With two months left, the global conference has already been the catalyst for historic progress, prompting pledges for the largest cuts ever in the dangerous carbon pollution that’s driving climate change. As part of the lead-up to the talks, the United States, China, Mexico, Japan, European Union, and others that together account for roughly 80 percent of the world’s carbon emissions have pledged to cap or curtail that pollution.

Obama, for instance, has pledged to cut carbon pollution and other U.S. greenhouse gases up to 28 percent below 2005 levels by 2025, and he’s put in place credible policies to put us on track to attain the goal by cleaning up our cars, big trucks, and power plants.

Just Friday, China announced it will set legal caps on carbon emissions for key sectors and introduce affirmative market incentives to help promote a transition to clean energy at home and abroad, part of that country’s efforts to cut greenhouse gas emissions at least 60 percent below 2005 levels by 2030, as a share of economic output.

Taken together, the commitments promise to cut annual emissions by billions of tons worldwide, the largest reductions in climate change pollution ever. That, though, is just the beginning. We’ll need continued leadership to build on those gains and avert the worst dangers of climate catastrophe.

Paris is an important milestone along a much longer journey. It’s vital that we travel together and all move forward now. We need to consolidate the progress in Paris and make ready for the road ahead.

Companies, cities, states, and financial institutions are helping to show the way forward, with innovative projects and real results that prove we can build the low-carbon economy of the future.

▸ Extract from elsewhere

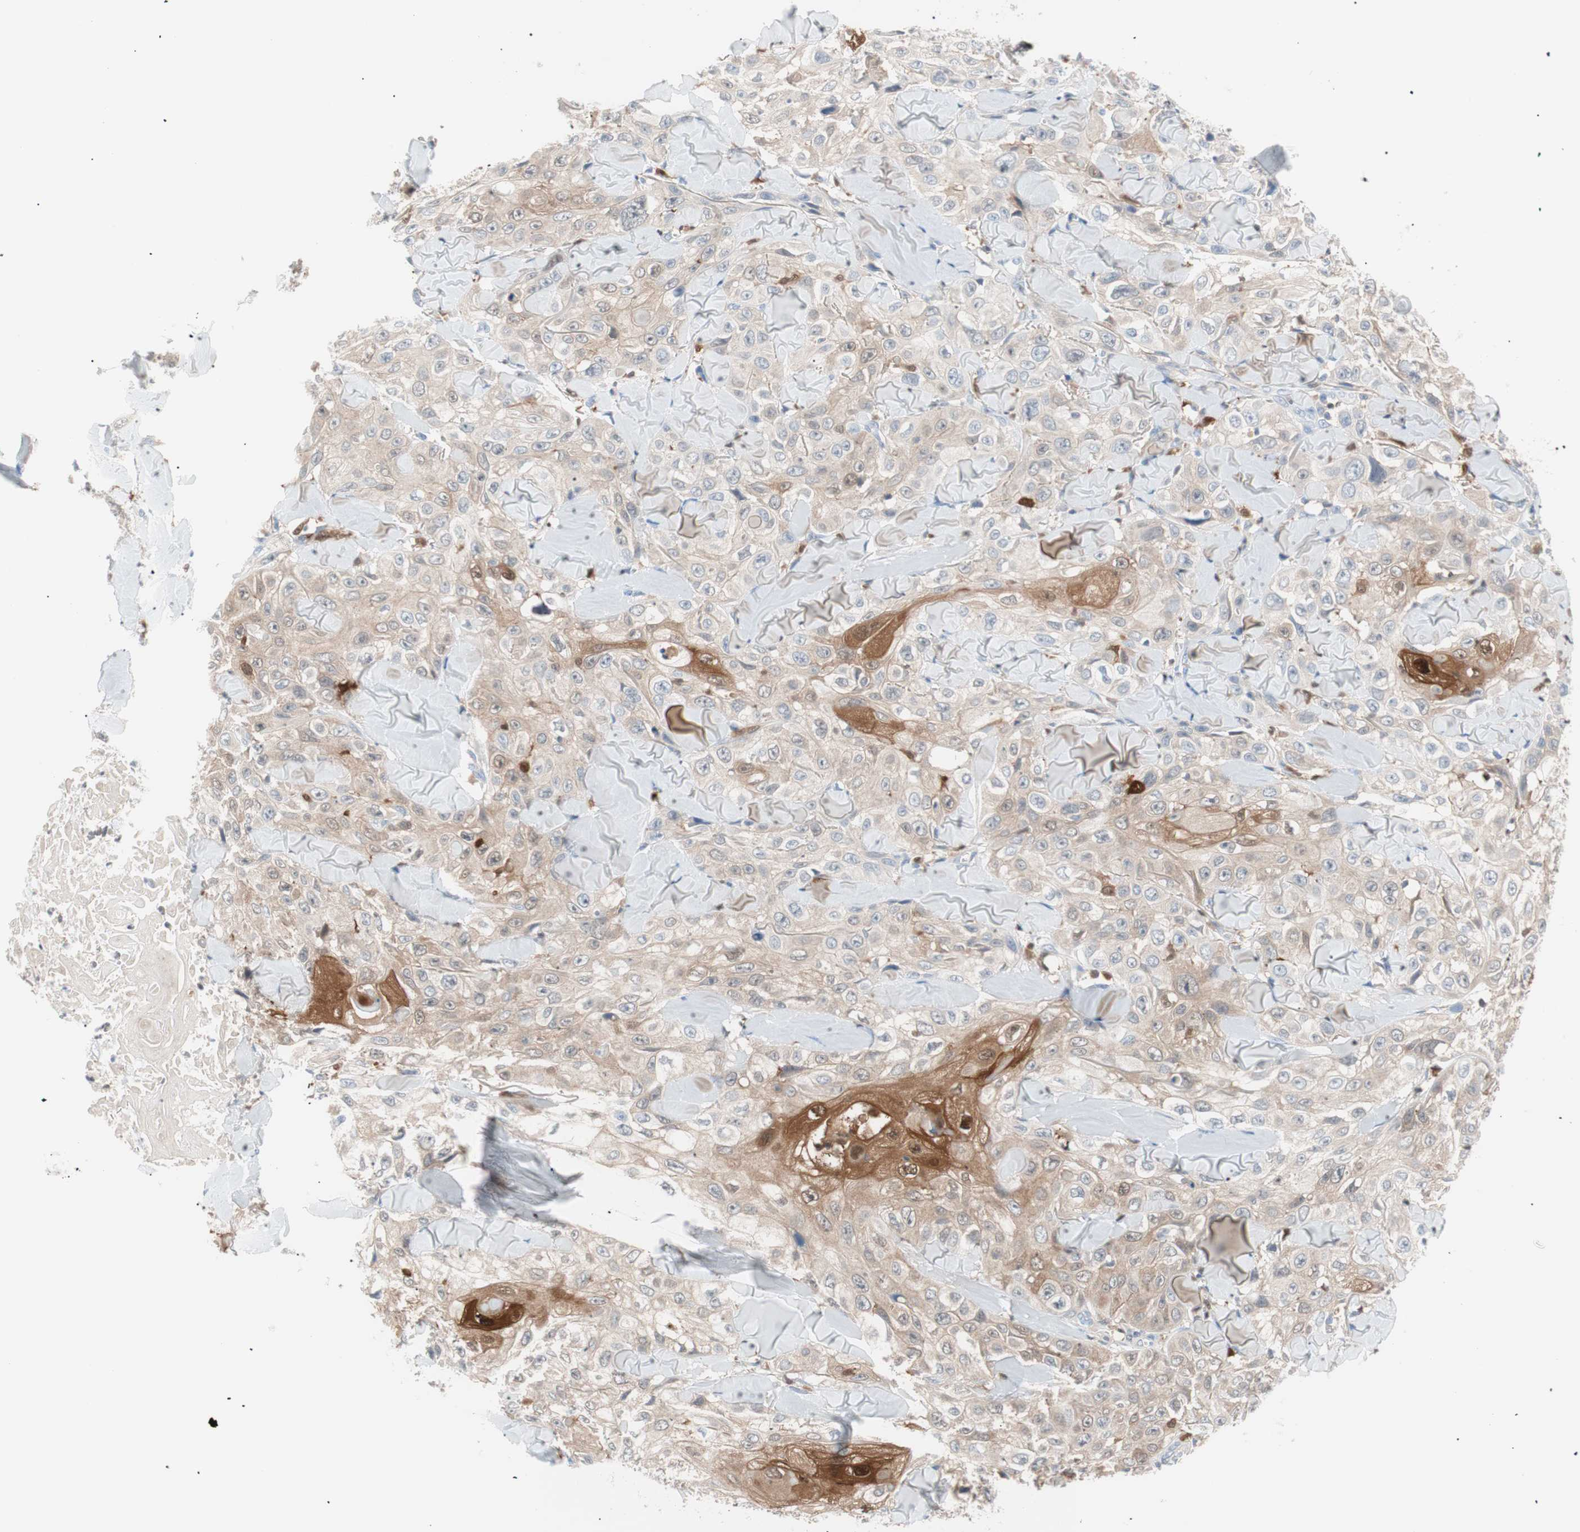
{"staining": {"intensity": "moderate", "quantity": ">75%", "location": "cytoplasmic/membranous"}, "tissue": "skin cancer", "cell_type": "Tumor cells", "image_type": "cancer", "snomed": [{"axis": "morphology", "description": "Squamous cell carcinoma, NOS"}, {"axis": "topography", "description": "Skin"}], "caption": "Moderate cytoplasmic/membranous expression for a protein is appreciated in about >75% of tumor cells of skin cancer using IHC.", "gene": "IL18", "patient": {"sex": "male", "age": 86}}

Paris must help to accelerate this growing momentum for action and change.

We’re reminded of the urgency of continued leadership with a new report that came out Monday from the influential analysis group Climate Interactive, whose work is relied on by U.S. climate negotiators and many others that will attend the Paris talks. While the historic carbon cuts already announced will slow down climate change, they won’t stop it by themselves. According to Climate Interactive, even with the cuts announced as of mid-September, the planet is still on track for potentially catastrophic warming by the end of this century.

Over the past century, average global land and sea temperatures have risen about 1.5 degrees Fahrenheit, triggering global changes in climate. We’re on track now, though, for an additional 6.6 degrees of warming, or 8.1 degrees in total, by century’s end. The countries’ reduction pledges in the run up to Paris will make a big difference, but it will take much more to protect our children and grandchildren.

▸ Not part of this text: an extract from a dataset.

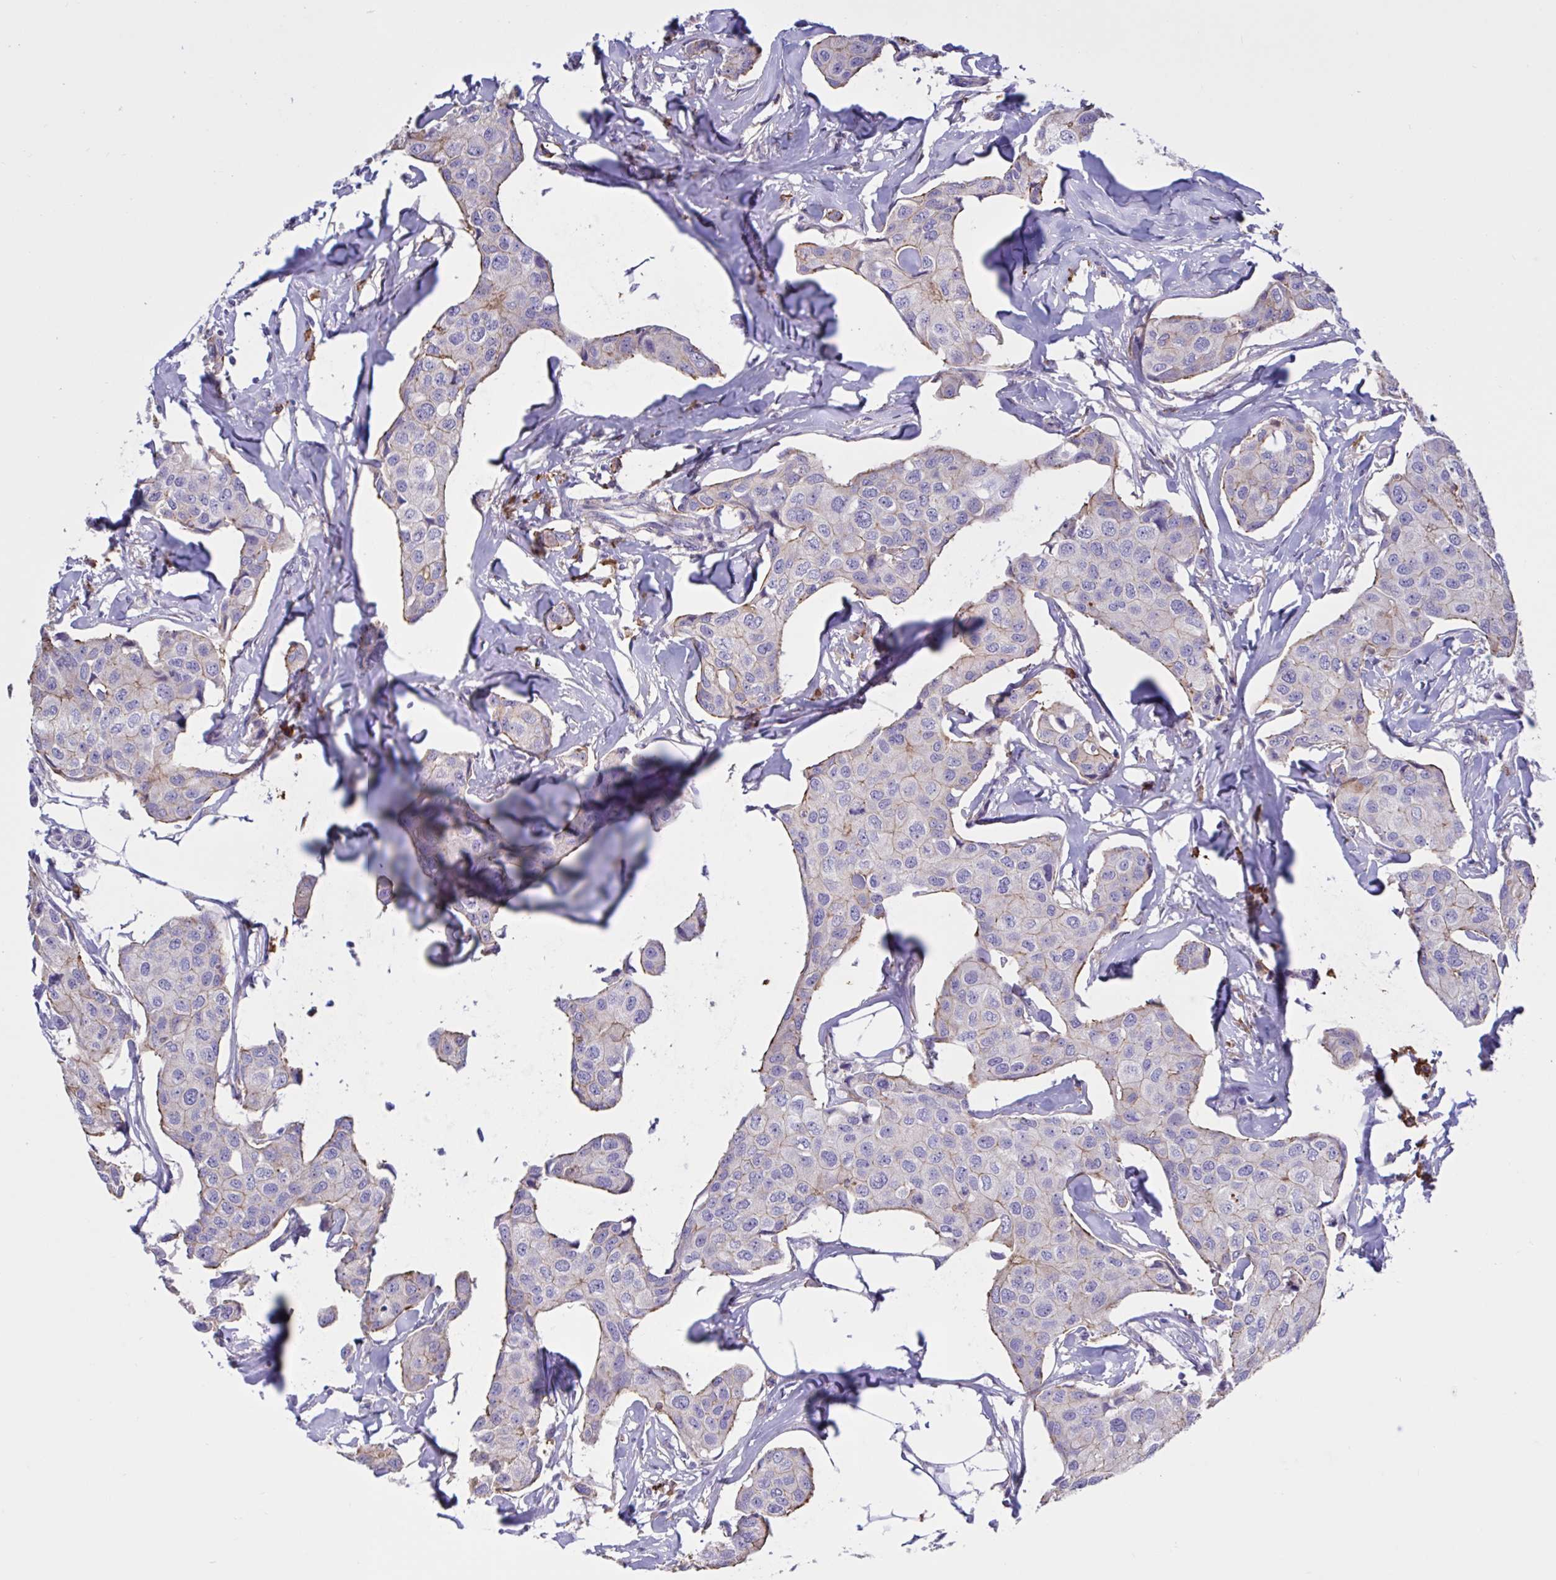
{"staining": {"intensity": "moderate", "quantity": "<25%", "location": "cytoplasmic/membranous"}, "tissue": "breast cancer", "cell_type": "Tumor cells", "image_type": "cancer", "snomed": [{"axis": "morphology", "description": "Duct carcinoma"}, {"axis": "topography", "description": "Breast"}, {"axis": "topography", "description": "Lymph node"}], "caption": "Immunohistochemistry micrograph of neoplastic tissue: human breast cancer stained using immunohistochemistry demonstrates low levels of moderate protein expression localized specifically in the cytoplasmic/membranous of tumor cells, appearing as a cytoplasmic/membranous brown color.", "gene": "SLC66A1", "patient": {"sex": "female", "age": 80}}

If countries were to implement these pledges and cut no further, temperatures would still rise by a planet-roasting 6.3 degrees overall. That’s more than hot enough to force rising seas, widening deserts, and raging fires, storms, and floods that would threaten many more millions of people worldwide. To avert the worst that climate change holds in store, we’ll need to hold total warming down to about 3.6 degrees Fahrenheit.

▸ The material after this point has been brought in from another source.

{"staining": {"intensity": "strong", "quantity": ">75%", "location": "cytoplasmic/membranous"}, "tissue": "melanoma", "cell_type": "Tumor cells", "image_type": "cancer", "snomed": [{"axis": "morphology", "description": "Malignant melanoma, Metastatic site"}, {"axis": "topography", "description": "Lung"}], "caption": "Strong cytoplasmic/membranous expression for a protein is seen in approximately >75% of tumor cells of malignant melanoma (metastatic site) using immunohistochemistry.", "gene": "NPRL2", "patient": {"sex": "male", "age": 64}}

That’s going to require additional cuts in the fossil-fuel pollution that’s driving climate change. We need to invest in efficiency to do more with less energy. We need to build better all-electric and hybrid cars. We need to get more of our power from clean energy sources from the wind and sun. And we need to stop going to the ends of the earth to dig up the dirty fossil fuels that lock future generations into the cycle of destruction that has brought us to the brink of climate catastrophe.

The Paris talks need to be about putting in place the mechanisms we need to drive continuing progress in the fight against global climate change. It’s taken us more than two centuries of intensive fossil-fuel burning to get here. We won’t solve this problem overnight. Over time, though, we must get it done. That’s what it means to put future generations first.